In response to venue closures in March, the Frankston Arts Centre moved swiftly to curate a digital series for patrons to enjoy from the comfort and safety of home. Ranging from live music, to Daytime Music + Theatre, to virtual art exhibitions and creative participation opportunities, the program continues to bring audiences together despite our social distancing.
“It was extremely important for us to stay connected. Audiences, the community and artists are the beating heart of the centre and we wanted to keep the energy alive,” explains Head of Programming at the Frankston Arts Centre, Tammy Ryan.
“The moment the centre closed we swiftly adapted some of our upcoming programs and continued to work hard to present new, engaging opportunities.”
In late April, thousands of people enjoyed a performance by peninsula-based singer and songwriter Cam Tapp, live-streamed on Facebook at a time when viewers were only in the early stages of missing the live music scene. Having established a loyal following of fans on social media by steaming performances from his lounge room, Tapp was excited to be the first artist invited to live stream from the Theatre in the history of Frankston Arts Centre saying it was a “a surreal and haunting experience”.

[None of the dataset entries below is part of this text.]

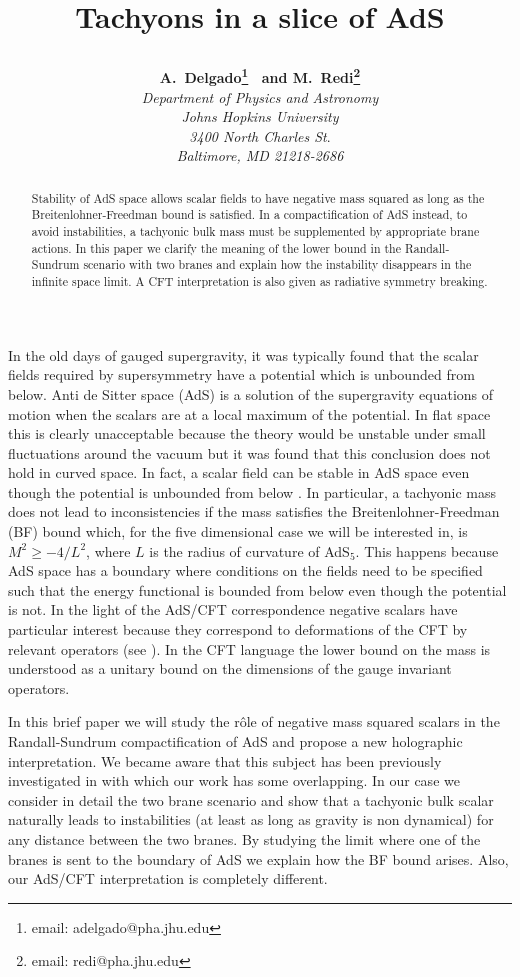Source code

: \documentclass[a4paper,12pt,dvips]{article}
\title{
\vspace{1cm}
%
\Large\textbf{Tachyons in a slice of AdS}
%
\vspace*{.5cm}
\author{\large \textbf{
A.~Delgado\footnote{email: adelgado@pha.jhu.edu}
\mbox{  }and M.~Redi\footnote{email: redi@pha.jhu.edu}}\\
\emph{
Department of Physics and Astronomy} \\
\emph{Johns Hopkins University} \\
\emph{3400 North Charles St}. \\
\emph{Baltimore, MD 21218-2686}}}
\date{}
\begin{document}
\maketitle
\thispagestyle{empty}
\vspace*{.5cm}

\begin{abstract}

 Stability of AdS space allows scalar fields to have negative
 mass squared as long as the Breitenlohner-Freedman bound is
 satisfied. In a compactification
 of AdS instead, to avoid instabilities, a tachyonic bulk mass
 must be supplemented by appropriate brane actions.
 In this paper we clarify the meaning of the lower bound in the
 Randall-Sundrum scenario with two branes
 and explain how the instability disappears in the
 infinite space limit. A CFT
 interpretation is also given as radiative symmetry breaking.
\end{abstract}

\newpage
\renewcommand{\thepage}{\arabic{page}}
\setcounter{page}{1}

In the old days of gauged supergravity, it was typically found
that the scalar fields required by supersymmetry have a potential
which is unbounded from below. Anti de Sitter space (AdS) is a
solution of the supergravity equations of motion when the scalars
are at a local maximum of the potential. In flat space this is
clearly unacceptable because the theory would be unstable under
small fluctuations around the vacuum but it was found that this
conclusion does not hold in curved space. In fact, a scalar field
can be stable in AdS space even though the potential is unbounded
from below \cite{freedman}. In particular, a tachyonic mass does
not lead to inconsistencies if the mass satisfies the
Breitenlohner-Freedman (BF) bound which, for the five dimensional
case we will be interested in, is $M^2 \ge -4/L^2$, where $L$ is
the radius of curvature of AdS$_5$. This happens because AdS space
has a boundary where conditions on the fields need to be specified
such that the energy functional is bounded from below even though
the potential is not. In the light of the AdS/CFT correspondence
negative scalars have particular interest because they correspond
to deformations of the CFT by relevant operators (see
\cite{maldacena}). In the CFT language the lower bound on the mass
is understood as a unitary bound on the dimensions of the gauge
invariant operators.

In this brief paper we will study the r\^ole of negative mass
squared scalars in the Randall-Sundrum compactification of AdS and
propose a new holographic interpretation. We became aware that
this subject has been previously investigated in \cite{japanese}
with which our work has some overlapping. In our case we consider
in detail the two brane scenario and show that a tachyonic bulk
scalar naturally leads to instabilities (at least as long as
gravity is non dynamical) for any distance between the two branes.
By studying the limit where one of the branes is sent to the
boundary of AdS we explain how the BF bound arises. Also, our
AdS/CFT interpretation is completely different.
\end{document}
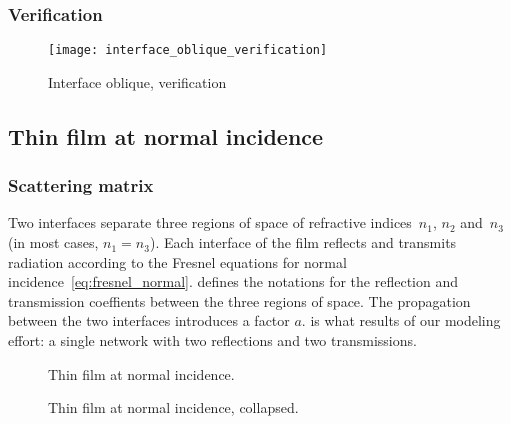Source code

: \subsubsection{Verification}


\begin{figure}[hbtp]
    \centering
    \texttt{[image: interface\_oblique\_verification]}
    \caption{Interface oblique, verification}
    \label{fig:interface_oblique_verification}
\end{figure}


\subsection{Thin film at normal incidence}
\label{sec:thin_film_at_normal_incidence}

\subsubsection{Scattering matrix}

Two interfaces separate three regions of space of refractive indices~$n_1$, $n_2$ and~$n_3$ (in most cases, $n_1=n_3$).
Each interface of the film reflects and transmits radiation according to the Fresnel equations for normal incidence~\eqref{eq:fresnel_normal}.
 defines the notations for the reflection and transmission coeffients between the three regions of space.
The propagation between the two interfaces introduces a factor $a$.
 is what results of our modeling effort: a single network with two reflections and two transmissions.

\begin{figure}[hbtp]
    \centering
    
    \caption{Thin film at normal incidence.}
    \label{fig:thin_film_normal}
\end{figure}
\begin{figure}[hbtp]
    \centering
    
    \caption{Thin film at normal incidence, collapsed.}
    \label{fig:thin_film_normal_collapsed}
\end{figure}

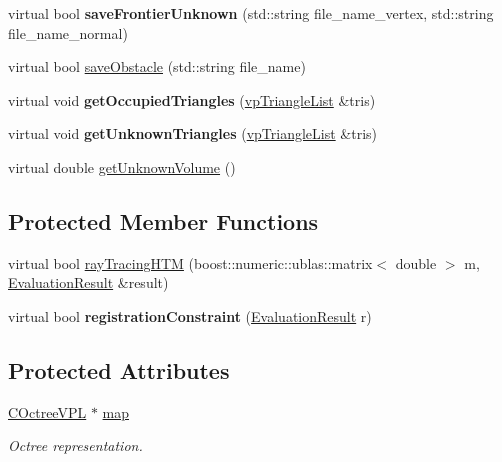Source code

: \begin{DoxyCompactItemize}
\item 
virtual bool {\bfseries save\+Frontier\+Unknown} (std\+::string file\+\_\+name\+\_\+vertex, std\+::string file\+\_\+name\+\_\+normal)\hypertarget{classPMVOctree_ae311223977861d14ac9bc97f77194448}{}\label{classPMVOctree_ae311223977861d14ac9bc97f77194448}

\item 
virtual bool \hyperlink{classPMVOctree_a4a6e07836f0258cd32d5bcb89867ae03}{save\+Obstacle} (std\+::string file\+\_\+name)
\item 
virtual void {\bfseries get\+Occupied\+Triangles} (\hyperlink{classvpTriangleList}{vp\+Triangle\+List} \&tris)\hypertarget{classPMVOctree_a963e41d16ae7a3b37baf64e1c309e35f}{}\label{classPMVOctree_a963e41d16ae7a3b37baf64e1c309e35f}

\item 
virtual void {\bfseries get\+Unknown\+Triangles} (\hyperlink{classvpTriangleList}{vp\+Triangle\+List} \&tris)\hypertarget{classPMVOctree_a1e9af592a9b42e7330c34faa7fec748a}{}\label{classPMVOctree_a1e9af592a9b42e7330c34faa7fec748a}

\item 
virtual double \hyperlink{classPMVOctree_a55c27c46a523772761512e1f139802ba}{get\+Unknown\+Volume} ()
\end{DoxyCompactItemize}
\subsection*{Protected Member Functions}
\begin{DoxyCompactItemize}
\item 
virtual bool \hyperlink{classPMVOctree_a7f3ca384e40ac57446ec20d9acbefa92}{ray\+Tracing\+H\+TM} (boost\+::numeric\+::ublas\+::matrix$<$ double $>$ m, \hyperlink{classEvaluationResult}{Evaluation\+Result} \&result)
\item 
virtual bool {\bfseries registration\+Constraint} (\hyperlink{classEvaluationResult}{Evaluation\+Result} r)\hypertarget{classPMVOctree_a5fb49eeca15fa16a47d6568b592ae76d}{}\label{classPMVOctree_a5fb49eeca15fa16a47d6568b592ae76d}

\end{DoxyCompactItemize}
\subsection*{Protected Attributes}
\begin{DoxyCompactItemize}
\item 
\hyperlink{classCOctreeVPL}{C\+Octree\+V\+PL} $\ast$ \hyperlink{classPMVOctree_a922c0a5e617d067b2088372fdab2d9dd}{map}\hypertarget{classPMVOctree_a922c0a5e617d067b2088372fdab2d9dd}{}\label{classPMVOctree_a922c0a5e617d067b2088372fdab2d9dd}

\begin{DoxyCompactList}\small\item\em Octree representation. \end{DoxyCompactList}\end{DoxyCompactItemize}
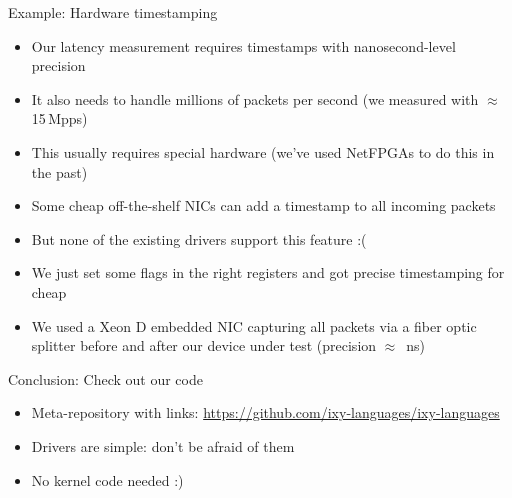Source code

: \documentclass[NET,english,aspectratio=169,notitleframe]{tumbeamer}
\begin{document}
\begin{frame}{Example: Hardware timestamping}
\begin{itemize}
\item Our latency measurement requires timestamps with nanosecond-level precision
\item It also needs to handle millions of packets per second (we measured with $\approx$ 15\,Mpps)
\item This usually requires special hardware (we've used NetFPGAs to do this in the past)
\pause
\vspace{1em}
\item Some cheap off-the-shelf NICs can add a timestamp to all  incoming packets
\item But none of the existing drivers support this feature :(
\pause
\item We just set some flags in the right registers and got precise timestamping for cheap
\item We used a Xeon D embedded NIC capturing all packets via a fiber optic splitter before and after our device under test (precision $\approx$ \,ns)
\end{itemize}
\end{frame}


\begin{frame}{Conclusion: Check out our code}
\begin{itemize}
\item Meta-repository with links: \url{https://github.com/ixy-languages/ixy-languages}
\item Drivers are simple: don't be afraid of them
\item No kernel code needed :)
\end{itemize}
\end{frame}
\end{document}
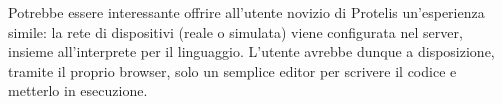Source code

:   Potrebbe essere interessante offrire all'utente novizio di Protelis un'esperienza simile:
  la rete di dispositivi (reale o simulata) viene configurata nel server, insieme all'interprete per il linguaggio.
  L'utente avrebbe dunque a disposizione, tramite il proprio browser, solo un semplice editor per scrivere il codice e metterlo in esecuzione.
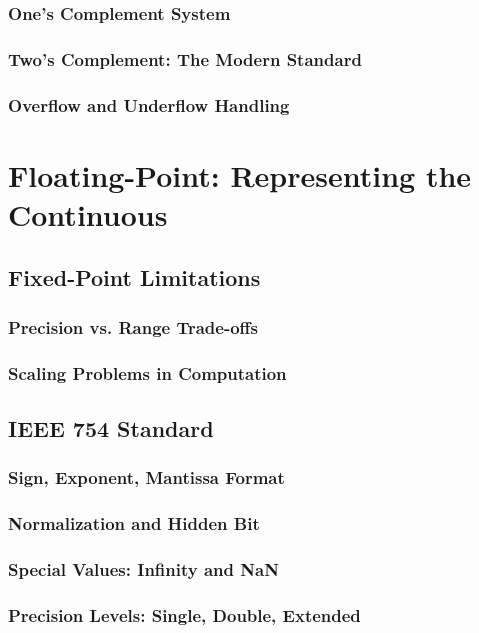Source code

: \documentclass[12pt, oneside, openany]{book}
\begin{document}
\subsubsection{One's Complement System}
\subsubsection{Two's Complement: The Modern Standard}
\subsubsection{Overflow and Underflow Handling}

\section{Floating-Point: Representing the Continuous}
\subsection{Fixed-Point Limitations}
\subsubsection{Precision vs. Range Trade-offs}
\subsubsection{Scaling Problems in Computation}

\subsection{IEEE 754 Standard}
\subsubsection{Sign, Exponent, Mantissa Format}
\subsubsection{Normalization and Hidden Bit}
\subsubsection{Special Values: Infinity and NaN}
\subsubsection{Precision Levels: Single, Double, Extended}
\end{document}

There were many comments by viewers musing about the joy of listening to live-music and how good it felt to connect with others via music, even if the audience were all in their own homes. “The Arts connects people and creates opportunities for shared experiences. In a time of crisis that seeks to separate us, these experiences become crucial,” Ryan said.
The second event in the FAC Digital Series was a Daytime + Music Theatre performance of Kings of the High C, live-streamed from the Arts Centre Theatre via Facebook and YouTube. Starring the incredible voices of Roy Best, Alison Jones and Chris McKenna, Kings of the High C features the hit songs of Pavarotti, Placido Domingo and Carreras. Since the performance premiered in mid-May, several thousand people have enjoyed it at home with many expressing sincere gratitude for having the opportunity to engage in music theatre at home.
For many, the true joy of attending the theatre is in the shared experience with other audience members. Chris McKenna reflects on this after his recent live-streamed performance in the empty FAC Theatre. “It was a wonderfully weird experience. To walk out to three cameras instead of 700 smiling patrons you need a different mindset. We had to create our own energy, as a lot of the time energy bounces up onto the stage from a live audience.”
Daytime Music + Theatre is well received and loved by the older generations, many of whom were feeling especially isolated in order to protect their health. It was important to the FAC team to be inclusive in offering online performances to as many in the community as possible, leading them to send copies of the performance to aged care facilities in the Frankston municipality. The positive health benefits of reminiscing when listening to music are numerous, with many aged care residents loving the opportunity to see a show in the comfort of the home.
Upcoming in the FAC Digital Series is a First Nation’s music performance timed to coincide with the original dates of NAIDOC week. The FAC will livestream A Musical Reconciliation by Spirit Lines on Thursday 9 July, 7.30pm via Facebook Live and YouTube. Spirit Lines features Indigenous Australian Mutti Mutti singer, songwriter Uncle Kutcha Edwards, three-time Latin Grammy guitarist Daniel Jauregui, plus Anglo-Brazilian percussionist and scholar Adrian Hearn. Their musical collaboration explores the reconciliation of ancestral lines in the spirit of hope.
Frankston City Council Mayor, Sandra Mayer, encouraged the community to join her and watch the show from the comfort of their homes.
“It is wonderful that the Arts Centre has made this inspiring act available to the community,” Cr Mayer said.
“Music is one of my passions and I’m looking forward to tuning in for a great performance which shares a very important reconciliation message.”
Making the arts accessible at home to people of all ages, the FAC also released several online creative opportunities since March including the I Heart Portrait Prize for kids and its virtual exhibition, the Stories at the End of the Line short story call-out resulting in a published anthology and an exhibition in 2021. Both of these opportunities resulted in hundreds of submissions, proving that the local community is vibrant and includes active lovers of the arts.
Ryan encourages the community to stay engaged with the arts whilst we are slowly heading back out to a less-isolated world. “We can’t wait to welcome audiences and performers back to the centre, but in the meantime we hope that you stay connected and reap the rewards of FAC’s digital arts and culture experiences.”